Alright, i get the point of playing it safe, but then i don't understand why anyone would want to use a "distributed" cache that can only be used by one runner anyways? Isn't that technically the same as just using the local disk?
But it's good to hear that i can share the runner token between multiple machines, as i'm currently having my dockerized runners all register as new runners (which creates quite a lot of stale records), i'll skip that step and just bake the token into the Docker image when building it =)
I thought the documentation should be more clear about the cache, the relation of cache keys and cache paths (relative/absolute). How to share cache between subsecuent builds / jobs, and how the cache artifacts are constructed and restored.
Sorry, still confused. I followed@jangrewe instructions from above, and this indeed, does create downloadable cache artifacts for node_modules. Although when new job is triggered it does installation of all dependencies from the scratch again.
That's is small self educational project so I'll most likely stick with shared runner, and really interested seeing how things work.
Yes, you are obviously confused: there is no such thing as "cache artifacts"! ;-)
You have one or more artifacts from a job in a stage of a ran, and (with my example) you have "a cache".
Like i said:
Artifacts are created during a run (your whole .gitlab-ci.yml, e.g. after a commit) and can be used by the following JOBS of that very same currently active run.
Caches can be used by following RUNS of that very same JOB (a script in a stage, like 'build' in my example) in which the cache was created (if not defined globally).
cache 'node_modules' for the NEXT run (triggered by a commit to the repo) so that they don't have to be installed again (unless the cache gets deleted)
create an artifact containing 'node_modules' and 'build' in 'job_build', so that 'job_test' in THIS run can use those files
cache 'node_modules' for the NEXT run (triggered by a commit to the repo) so that they don't have to be installed again (unless the cache gets deleted)
don't create any artifacts, as we're running the tests in the SAME job and don't have a later job (in THIS run) that would need them
Alright, i checked your builds (saw the link too late), and it looks like everything's working exactly as it's supposed to!
You can never expect the cache to be actually present (though you can expect that from artifacts), and it looks like in your case that's what happens: the cache got cleared. Probably because you're using shared runners that have some restrictions...
I'm guessing if you were using your own runners, everything would work as expected.
Anyone has managed to use the distributed cache with the shared runners?
This article seems to state that it is indeed enabled for shared runners. I managed to use artifacts but not the cache...

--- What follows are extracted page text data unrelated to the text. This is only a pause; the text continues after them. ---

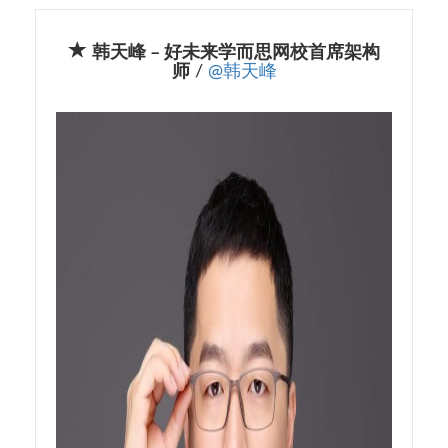
韩天峰 – 好未来学而思网校首席架构
师
/
@韩天峰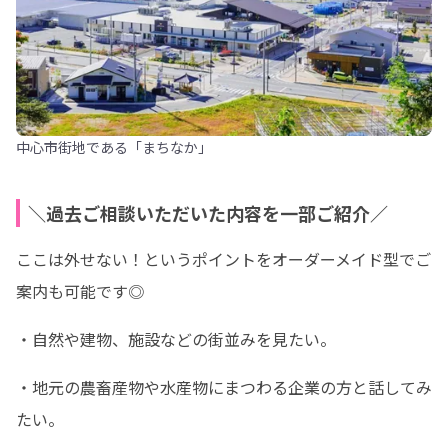
中心市街地である「まちなか」
＼過去ご相談いただいた内容を一部ご紹介／
ここは外せない！というポイントをオーダーメイド型でご
案内も可能です◎
・自然や建物、施設などの街並みを見たい。
・地元の農畜産物や水産物にまつわる企業の方と話してみ
たい。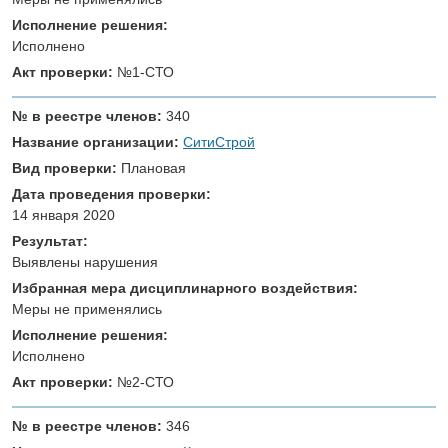
Исполнение решения:
Исполнено
Акт проверки:
№1-СТО
№ в реестре членов:
340
Название организации:
СитиСтрой
Вид проверки:
Плановая
Дата проведения проверки:
14 января 2020
Результат:
Выявлены нарушения
Избранная мера дисциплинарного воздействия:
Меры не применялись
Исполнение решения:
Исполнено
Акт проверки:
№2-СТО
№ в реестре членов:
346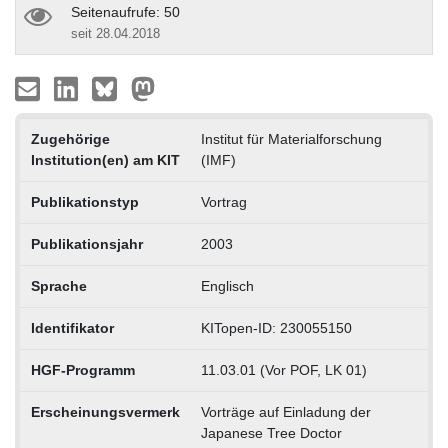
Seitenaufrufe: 50
seit 28.04.2018
Zugehörige
Institut für Materialforschung
Institution(en) am KIT
(IMF)
Publikationstyp
Vortrag
Publikationsjahr
2003
Sprache
Englisch
Identifikator
KITopen-ID: 230055150
HGF-Programm
11.03.01 (Vor POF, LK 01)
Erscheinungsvermerk
Vorträge auf Einladung der
Japanese Tree Doctor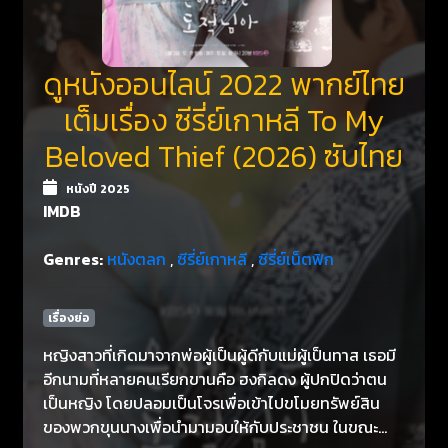
ดูหนังออนไลน์ 2022 พากย์ไทย
เต็มเรื่อง ซีรี่ย์เกาหลี To My
Beloved Thief (2026) ซับไทย
หนังปี 2025
IMDB
Genres:
หนังตลก
,
ซีรี่ย์เกาหลี
,
ซีรี่ย์เน็ตฟิก
เรื่องย่อ
หญิงสาวที่เกิดมาจากพ่อผู้เป็นผู้ดีกับแม่ผู้เป็นทาส เธอมี
อีกนามที่หลายคนเรียกขานคือ ฮงกิลดง ผู้ปกปิดว่าตน
เป็นหญิง โดยปลอมเป็นโจรเพื่อเข้าไปขโมยทรัพย์สิน
ของพวกขุนนางเพื่อนำมามอบให้กับประชาชน ในขณะ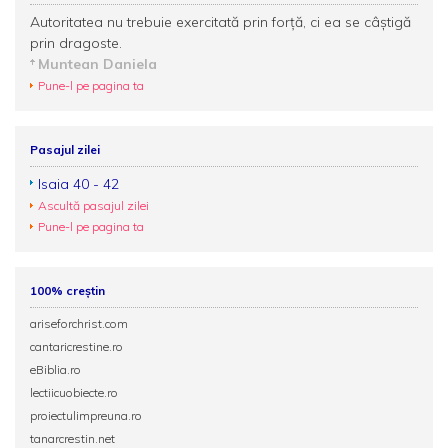
Autoritatea nu trebuie exercitată prin forță, ci ea se câștigă
prin dragoste.
Muntean Daniela
Pune-l pe pagina ta
Pasajul zilei
Isaia 40 - 42
Ascultă pasajul zilei
Pune-l pe pagina ta
100% creștin
ariseforchrist.com
cantaricrestine.ro
eBiblia.ro
lectiicuobiecte.ro
proiectulimpreuna.ro
tanarcrestin.net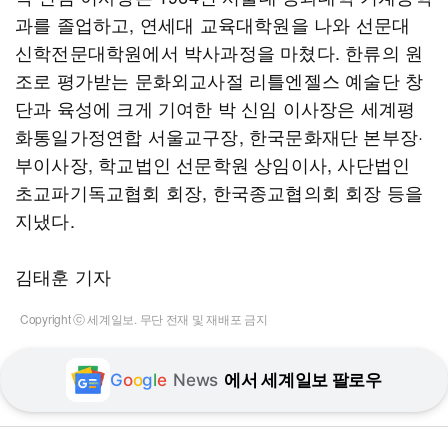
과를 졸업하고, 연세대 교육대학원을 나와 선문대
신학전문대학원에서 박사과정을 마쳤다. 한류의 원
조로 평가받는 문화외교사절 리틀엔젤스 예술단 창
단과 육성에 크게 기여한 박 신임 이사장은 세계평
화통일가정연합 서울교구장, 한국문화재단 본부장·
부이사장, 학교법인 선문학원 상임이사, 사단법인
초교파기독교협회 회장, 한국종교협의회 회장 등을
지냈다.
김태훈 기자
Copyright ⓒ 세계일보. 무단 전재 및 재배포 금지
G
o
o
g
l
e
News
에서 세계일보 팔로우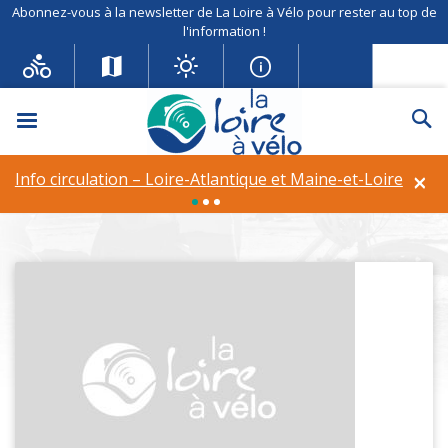
Abonnez-vous à la newsletter de La Loire à Vélo pour rester au top de
l'information !
Menu
Re
Communes
×
Info circulation – Loire-Atlantique et Maine-et-Loire
fil d'Ariane
Un itinéraire de 900 km au bord de la Loire
Communes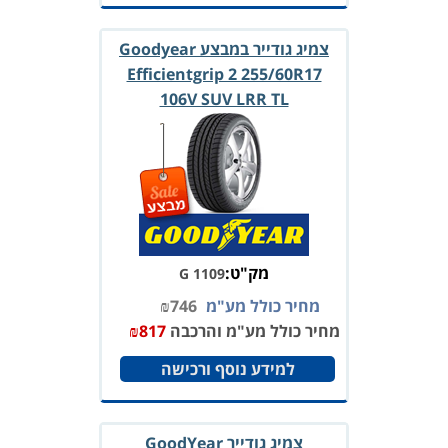
צמיג גודייר במבצע Goodyear
Efficientgrip 2 255/60R17
106V SUV LRR TL
מק"ט:
G 1109
מחיר כולל מע"מ
746
₪
מחיר כולל מע"מ והרכבה
817
₪
למידע נוסף ורכישה
צמיג גודייר GoodYear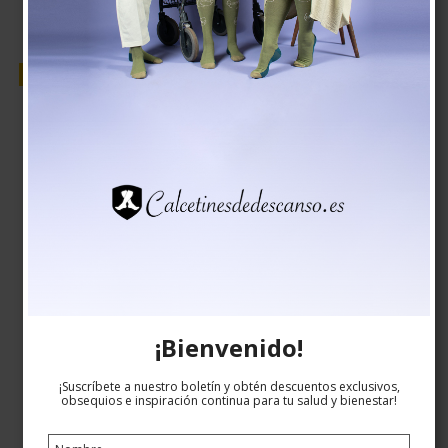
Venta
¡Bienvenido!
¡Suscríbete a nuestro boletín y obtén descuentos exclusivos,
obsequios e inspiración continua para tu salud y bienestar!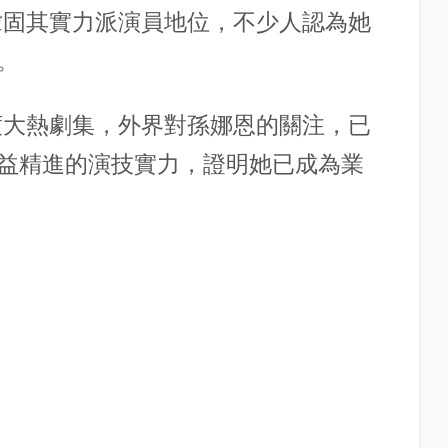
一步鞏固其實力派演員地位，不少人認為她
。
年度大熱劇集，外界對
孫娜恩
的關注，已
益精進的演技實力，證明她已成為業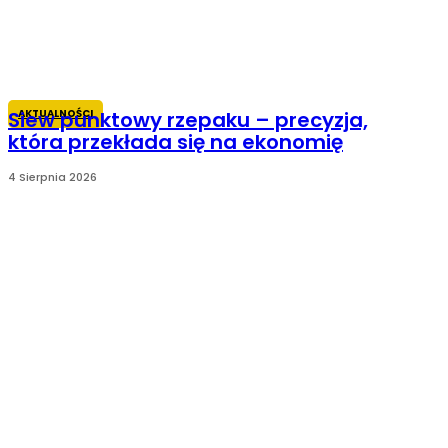
AKTUALNOŚCI
Siew punktowy rzepaku – precyzja,
która przekłada się na ekonomię
4 Sierpnia 2026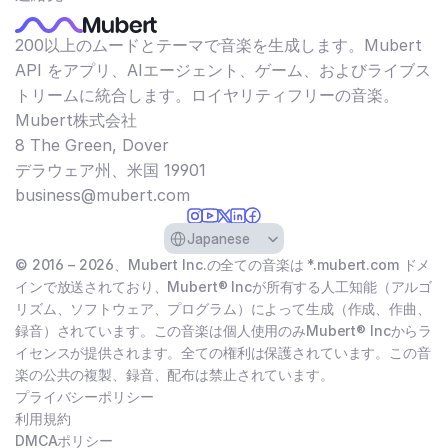
200以上のムードとテーマで音楽を生成します。Mubert
API をアプリ、AIエージェント、ゲーム、およびライブス
トリームに統合します。ロイヤリティフリーの音楽。
Mubert株式会社
8 The Green, Dover
デラウェア州、米国 19901​
business@mubert.com
Select Language
Japanese
© 2016 – 2026、Mubert Inc.の全ての音楽は *.mubert.com ドメ
インで放送されており、Mubert® Incが所有する人工知能（アルゴ
リズム、ソフトウェア、プログラム）によって生成（作成、作曲、
録音）されています。この音楽は個人使用のみMubert® Incからラ
イセンスが提供されます。全ての権利は保護されています。この音
楽の公共の複製、録音、配布は禁止されています。
プライバシーポリシー
利用規約
DMCAポリシー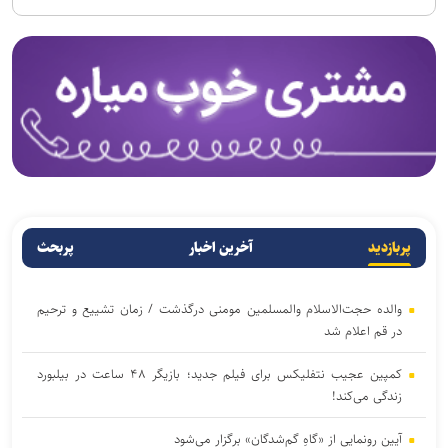
پربازدید
آخرین اخبار
پربحث
والده حجت‌الاسلام والمسلمین مومنی درگذشت / زمان تشییع و ترحیم
در قم اعلام شد
کمپین عجیب نتفلیکس برای فیلم جدید؛ بازیگر ۴۸ ساعت در بیلبورد
زندگی می‌کند!
آیین رونمایی از «گاهِ گم‌شدگان» برگزار می‌شود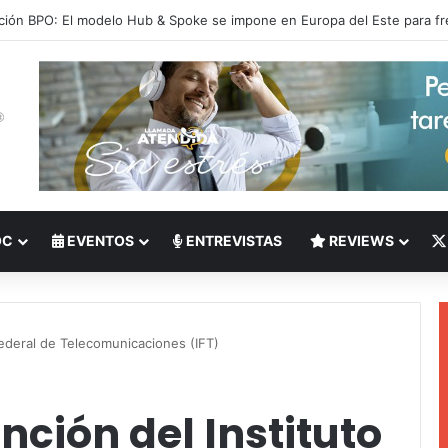
 del Nearshoring: Crisis de talento bilingüe en Centroamérica dispara lo
OC
EVENTOS
ENTREVISTAS
REVIEWS
Federal de Telecomunicaciones (IFT)
nción del Instituto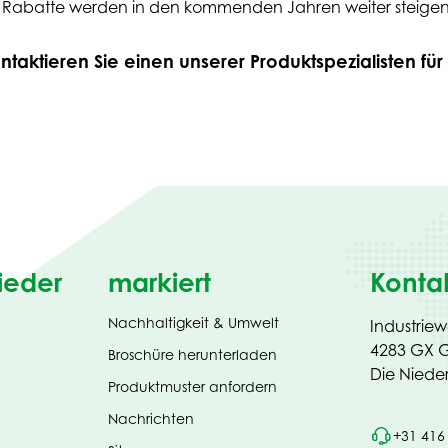
 Rabatte werden in den kommenden Jahren weiter steigen
aktieren Sie einen unserer Produktspezialisten für
ieder
markiert
Konta
Nachhaltigkeit & Umwelt
Industrie
4283 GX G
(opens
Broschüre herunterladen
in
Die Niede
Produktmuster anfordern
new
tab)
Nachrichten
+31 416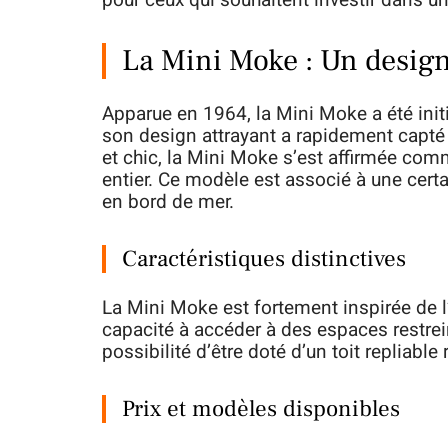
pour ceux qui souhaitent investir dans u
La Mini Moke : Un desig
Apparue en 1964, la Mini Moke a été ini
son design attrayant a rapidement capté l’
et chic, la Mini Moke s’est affirmée co
entier. Ce modèle est associé à une certa
en bord de mer.
Caractéristiques distinctives
La Mini Moke est fortement inspirée de l
capacité à accéder à des espaces restreint
possibilité d’être doté d’un toit repliable
Prix et modèles disponibles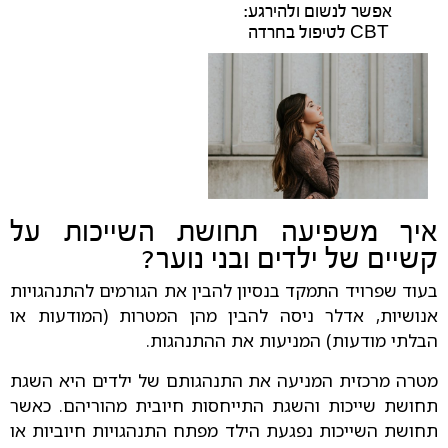
אפשר לנשום ולהירגע:
CBT לטיפול בחרדה
איך משפיעה תחושת השייכות על
קשיים של ילדים ובני נוער?
בעוד שפרויד התמקד בנסיון להבין את הגורמים להתנהגויות
אנושיות, אדלר ניסה להבין מהן המטרות (המודעות או
הבלתי מודעות) המניעות את ההתנהגות.
מטרה מרכזית המניעה את התנהגותם של ילדים היא השגת
תחושת שייכות והשגת התייחסות חיובית מהוריהם. כאשר
תחושת השייכות נפגעת הילד מפתח התנהגויות חיוביות או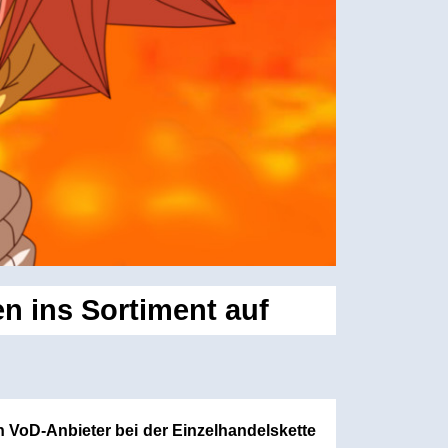
 ins Sortiment auf
 VoD-Anbieter bei der Einzelhandelskette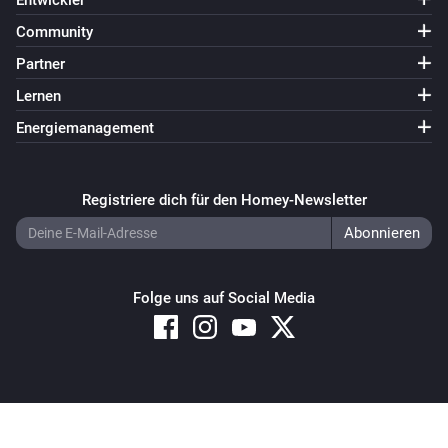
Entwickler
Community
Partner
Lernen
Energiemanagement
Registriere dich für den Homey-Newsletter
Folge uns auf Social Media
Copyright © 2026 Athom B.V. – All rights reserved
Privacy and Cookie Notice
|
Terms and Conditions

@rahul286 please read the above again. caches are not supposed to pass files to subsequent stages of the same run, only to subsequent runs of the same stage. artifacts will be passed to subsequent stages of the same run, and not to subsequent runs of the same stage.
if you add those 3 lines, your basically globally caching (and restoring) all untracked files for every stage of every run. that works, but it's fugly as hell (and takes quite a bit longer).
@florent-galland We've been using a shared cache (Minio) for quite some time now, and it's working perfectly fine!
Remember that artifacts are uploaded to the GitLab instance itself, while shared caches are uploaded to whatever you're using for them.